List of tasks →
A. From the comment on the current-user service below, extract the passage from "shareonline commented 4" up to and including "the current userid...", leaving out the records.
B. Write what comes next in the comment on the current-user service, picking up after its final line and ignoring the records.

Document text →
========================================================================

UnitTests: In each scope I create in a test, I can use the extension to set the needed userId for this test.

shareonline commented 4 years ago

I use a different approach for ICurrentUserService, because most of my library code is not only used in ASP.Net Core but also in WPF and Xamarin.

public interface ICurrentUserService
{
  string UserId { get; set; }
}

Yes, I have a setter on the current userid...

A default implementation:

public class CurrentUserService
{
  public string UserId { get; set; }
}

A useful extension:

public static void SetCurrentUser(this IServiceProvider serviceProvider, ClaimsPrincipal user)
{
  var currentUserService = serviceProvider.GetRequiredService<ICurrentUserService>();
  if ((user is null) || !user.Identity.IsAuthenticated)
    currentUserService.UserId = null;
  else
    currentUserService.UserId = user.FindFirstValue(ClaimTypes.NameIdentifier);
}

In my ASP projects I use a middleware:

public class CurrentUserMiddleware
{
  private readonly RequestDelegate _next;

  public CurrentUserMiddleware(RequestDelegate next)

========================================================================

Available data →
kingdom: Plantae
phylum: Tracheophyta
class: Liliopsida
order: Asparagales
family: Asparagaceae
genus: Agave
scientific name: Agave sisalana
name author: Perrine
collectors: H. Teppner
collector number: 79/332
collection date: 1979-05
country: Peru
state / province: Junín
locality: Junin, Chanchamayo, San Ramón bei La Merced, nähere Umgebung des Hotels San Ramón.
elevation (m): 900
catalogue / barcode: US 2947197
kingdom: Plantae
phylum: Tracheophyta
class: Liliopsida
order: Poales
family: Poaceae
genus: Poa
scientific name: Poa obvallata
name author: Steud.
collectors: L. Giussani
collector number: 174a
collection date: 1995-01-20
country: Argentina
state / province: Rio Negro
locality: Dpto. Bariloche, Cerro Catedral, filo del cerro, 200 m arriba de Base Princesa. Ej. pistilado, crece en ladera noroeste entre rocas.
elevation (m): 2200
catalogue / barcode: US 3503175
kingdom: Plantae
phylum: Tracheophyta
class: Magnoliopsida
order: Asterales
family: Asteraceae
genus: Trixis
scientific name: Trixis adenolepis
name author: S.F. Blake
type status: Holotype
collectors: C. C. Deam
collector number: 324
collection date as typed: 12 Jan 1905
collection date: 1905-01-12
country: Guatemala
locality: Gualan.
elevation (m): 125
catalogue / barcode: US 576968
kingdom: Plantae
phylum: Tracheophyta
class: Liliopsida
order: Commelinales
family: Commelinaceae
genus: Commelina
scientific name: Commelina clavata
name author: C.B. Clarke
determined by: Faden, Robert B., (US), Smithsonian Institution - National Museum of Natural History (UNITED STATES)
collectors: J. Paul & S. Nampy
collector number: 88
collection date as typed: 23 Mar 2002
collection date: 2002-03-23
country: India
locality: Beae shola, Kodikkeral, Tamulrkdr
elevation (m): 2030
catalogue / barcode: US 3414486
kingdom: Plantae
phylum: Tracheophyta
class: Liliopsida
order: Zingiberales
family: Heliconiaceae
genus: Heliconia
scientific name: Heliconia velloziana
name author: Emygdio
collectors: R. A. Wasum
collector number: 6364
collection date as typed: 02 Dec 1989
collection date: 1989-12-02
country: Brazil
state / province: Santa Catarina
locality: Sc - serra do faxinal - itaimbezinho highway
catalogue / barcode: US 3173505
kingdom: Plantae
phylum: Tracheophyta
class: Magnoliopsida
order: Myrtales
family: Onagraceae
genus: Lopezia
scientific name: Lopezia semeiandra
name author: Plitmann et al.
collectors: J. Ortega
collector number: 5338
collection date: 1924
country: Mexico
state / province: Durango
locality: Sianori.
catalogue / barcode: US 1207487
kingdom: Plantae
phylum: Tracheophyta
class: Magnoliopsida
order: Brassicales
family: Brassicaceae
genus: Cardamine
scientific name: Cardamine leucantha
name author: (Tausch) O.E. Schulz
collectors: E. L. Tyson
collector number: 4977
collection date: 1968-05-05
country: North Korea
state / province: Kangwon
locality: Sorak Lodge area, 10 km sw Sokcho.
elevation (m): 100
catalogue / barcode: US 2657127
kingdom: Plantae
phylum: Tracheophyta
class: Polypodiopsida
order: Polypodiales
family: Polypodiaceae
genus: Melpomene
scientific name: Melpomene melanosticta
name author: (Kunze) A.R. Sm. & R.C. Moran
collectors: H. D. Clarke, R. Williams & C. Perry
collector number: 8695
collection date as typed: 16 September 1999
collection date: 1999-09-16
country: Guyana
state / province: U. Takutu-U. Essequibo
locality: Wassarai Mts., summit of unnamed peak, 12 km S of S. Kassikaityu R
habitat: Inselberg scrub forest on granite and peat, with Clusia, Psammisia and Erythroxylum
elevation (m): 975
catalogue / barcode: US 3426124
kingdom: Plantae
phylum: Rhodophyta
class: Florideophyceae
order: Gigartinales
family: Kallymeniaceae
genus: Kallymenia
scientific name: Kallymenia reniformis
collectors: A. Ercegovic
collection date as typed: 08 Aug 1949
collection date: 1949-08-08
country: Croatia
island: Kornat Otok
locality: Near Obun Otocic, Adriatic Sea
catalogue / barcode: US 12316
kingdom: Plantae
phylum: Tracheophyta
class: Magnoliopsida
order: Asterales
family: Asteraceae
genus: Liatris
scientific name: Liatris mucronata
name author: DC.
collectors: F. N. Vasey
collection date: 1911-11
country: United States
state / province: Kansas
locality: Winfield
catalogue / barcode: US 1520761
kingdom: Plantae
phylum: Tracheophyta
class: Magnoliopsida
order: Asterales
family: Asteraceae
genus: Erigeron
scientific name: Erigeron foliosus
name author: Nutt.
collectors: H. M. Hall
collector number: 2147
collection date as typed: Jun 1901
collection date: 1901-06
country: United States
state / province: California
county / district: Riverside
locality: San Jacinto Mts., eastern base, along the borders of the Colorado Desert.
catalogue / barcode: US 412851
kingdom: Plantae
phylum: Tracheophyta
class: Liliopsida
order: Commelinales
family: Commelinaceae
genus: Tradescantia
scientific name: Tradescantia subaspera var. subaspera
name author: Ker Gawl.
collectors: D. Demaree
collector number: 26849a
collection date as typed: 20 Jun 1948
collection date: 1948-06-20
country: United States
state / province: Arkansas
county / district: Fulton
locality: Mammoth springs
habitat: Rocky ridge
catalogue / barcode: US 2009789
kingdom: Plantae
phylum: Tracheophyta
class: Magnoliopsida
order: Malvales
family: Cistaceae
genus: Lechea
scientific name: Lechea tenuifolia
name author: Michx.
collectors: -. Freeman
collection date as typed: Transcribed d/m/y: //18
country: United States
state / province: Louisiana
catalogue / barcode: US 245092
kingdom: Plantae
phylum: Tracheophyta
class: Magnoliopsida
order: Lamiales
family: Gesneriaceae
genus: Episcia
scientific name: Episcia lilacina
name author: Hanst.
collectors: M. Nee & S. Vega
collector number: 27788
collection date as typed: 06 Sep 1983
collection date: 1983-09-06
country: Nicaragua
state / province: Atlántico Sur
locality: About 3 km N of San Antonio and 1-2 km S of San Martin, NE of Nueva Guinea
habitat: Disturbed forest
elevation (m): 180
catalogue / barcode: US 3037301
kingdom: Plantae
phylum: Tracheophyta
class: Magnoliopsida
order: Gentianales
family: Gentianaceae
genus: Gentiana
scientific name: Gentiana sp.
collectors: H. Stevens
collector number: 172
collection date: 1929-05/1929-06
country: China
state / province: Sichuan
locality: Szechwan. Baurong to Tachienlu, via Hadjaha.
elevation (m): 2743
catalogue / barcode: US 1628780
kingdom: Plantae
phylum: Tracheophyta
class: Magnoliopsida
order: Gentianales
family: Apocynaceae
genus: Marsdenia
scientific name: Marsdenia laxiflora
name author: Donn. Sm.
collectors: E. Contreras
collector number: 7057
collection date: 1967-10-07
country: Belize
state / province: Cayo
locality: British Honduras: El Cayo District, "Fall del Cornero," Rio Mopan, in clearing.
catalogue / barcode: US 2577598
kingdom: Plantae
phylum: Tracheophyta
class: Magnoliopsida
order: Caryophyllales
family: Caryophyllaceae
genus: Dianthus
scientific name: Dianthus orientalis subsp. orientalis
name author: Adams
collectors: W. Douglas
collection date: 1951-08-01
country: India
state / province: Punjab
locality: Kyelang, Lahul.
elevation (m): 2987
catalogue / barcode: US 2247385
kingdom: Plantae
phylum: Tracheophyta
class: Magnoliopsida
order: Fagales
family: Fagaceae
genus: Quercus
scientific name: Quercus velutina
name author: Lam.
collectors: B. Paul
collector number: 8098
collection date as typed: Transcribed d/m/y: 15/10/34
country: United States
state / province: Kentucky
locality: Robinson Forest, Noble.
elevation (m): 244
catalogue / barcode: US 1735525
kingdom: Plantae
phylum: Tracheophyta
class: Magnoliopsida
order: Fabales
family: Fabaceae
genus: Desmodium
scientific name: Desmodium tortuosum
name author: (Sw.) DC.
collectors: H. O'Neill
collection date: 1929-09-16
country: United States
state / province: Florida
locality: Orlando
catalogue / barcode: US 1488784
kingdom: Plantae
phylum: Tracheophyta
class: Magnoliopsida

========================================================================

Task answers →
A.
shareonline commented 4 years ago

I use a different approach for ICurrentUserService, because most of my library code is not only used in ASP.Net Core but also in WPF and Xamarin.

public interface ICurrentUserService
{
  string UserId { get; set; }
}

Yes, I have a setter on the current userid...

B.
  {
    _next = next;
  }

  public async Task InvokeAsync(HttpContext httpContext)
  {
    httpContext.RequestServices.SetCurrentUser(httpContext.User);
    await _next(httpContext);
  }
}

In my other (WPF) projects I use another implementation which sets the current user derived from the Windows user or whatever I need.

In my login-code I can set the current user after successful authentication.

UnitTests: In each scope I create in a test, I can use the extension to set the needed userId for this test.

Nice and simple approach! thank you :)

flensrocker commented 4 years ago

@clockwiseq As mentioned in https://github.com/jasontaylordev/CleanArchitecture/issues/132#issuecomment-631357951 there could be a problem with the request pipeline where the authorization middleware, which populates the HttpContext.User from a JWT or cookie runs after the ICurrentUserService is instantiated. I can't confirm it with a pristine generated template, but you can try the lazy evaluation of the userId in your example.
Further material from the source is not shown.